Every line containing "acquisitions" should be identified and copied from the data below.
== RECORDED INFORMATION ==
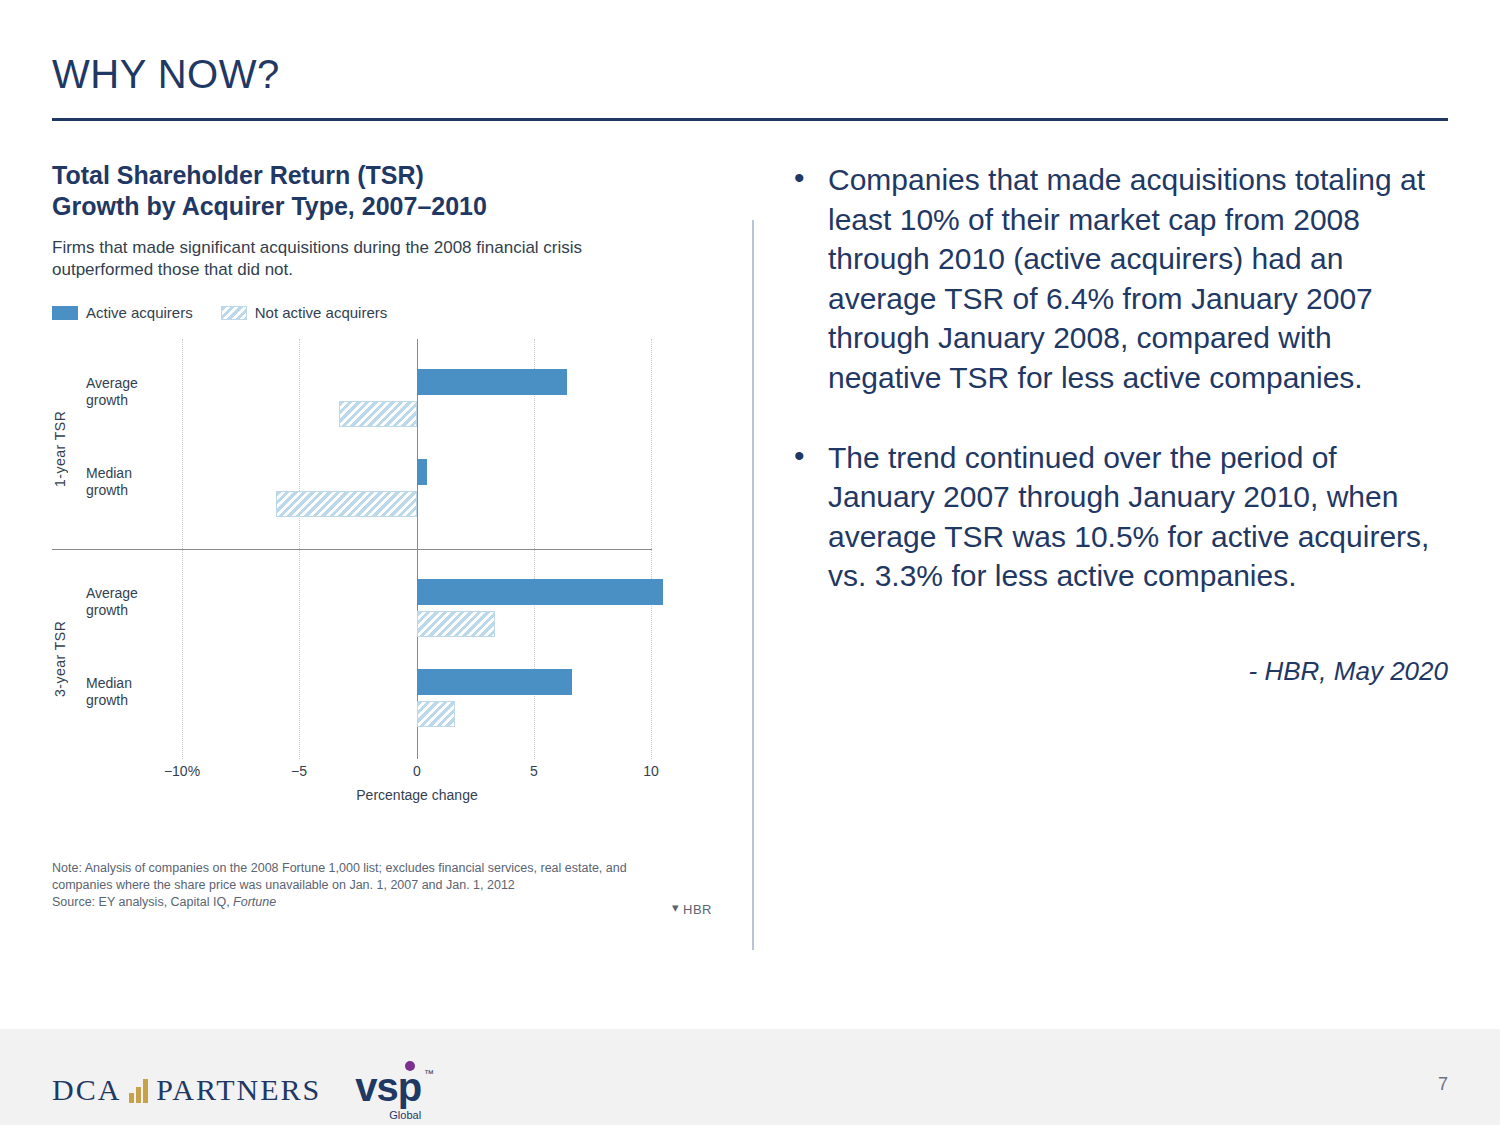WHY NOW?
Total Shareholder Return (TSR)
Growth by Acquirer Type, 2007–2010
Firms that made significant acquisitions during the 2008 financial crisis outperformed those that did not.
Active acquirers Not active acquirers
1-year TSR
3-year TSR
Average
growth
Median
growth
Average
growth
Median
growth
−10%
−5
0
5
10
Percentage change
Note: Analysis of companies on the 2008 Fortune 1,000 list; excludes financial services, real estate, and companies where the share price was unavailable on Jan. 1, 2007 and Jan. 1, 2012
Source: EY analysis, Capital IQ, Fortune
▾HBR
Companies that made acquisitions totaling at least 10% of their market cap from 2008 through 2010 (active acquirers) had an average TSR of 6.4% from January 2007 through January 2008, compared with negative TSR for less active companies.
The trend continued over the period of January 2007 through January 2010, when average TSR was 10.5% for active acquirers, vs. 3.3% for less active companies.
- HBR, May 2020
DCA PARTNERS
vsp ™Global
7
===
YOUR RESPONSE:
Firms that made significant acquisitions during the 2008 financial crisis outperformed those that did not.
Companies that made acquisitions totaling at least 10% of their market cap from 2008 through 2010 (active acquirers) had an average TSR of 6.4% from January 2007 through January 2008, compared with negative TSR for less active companies.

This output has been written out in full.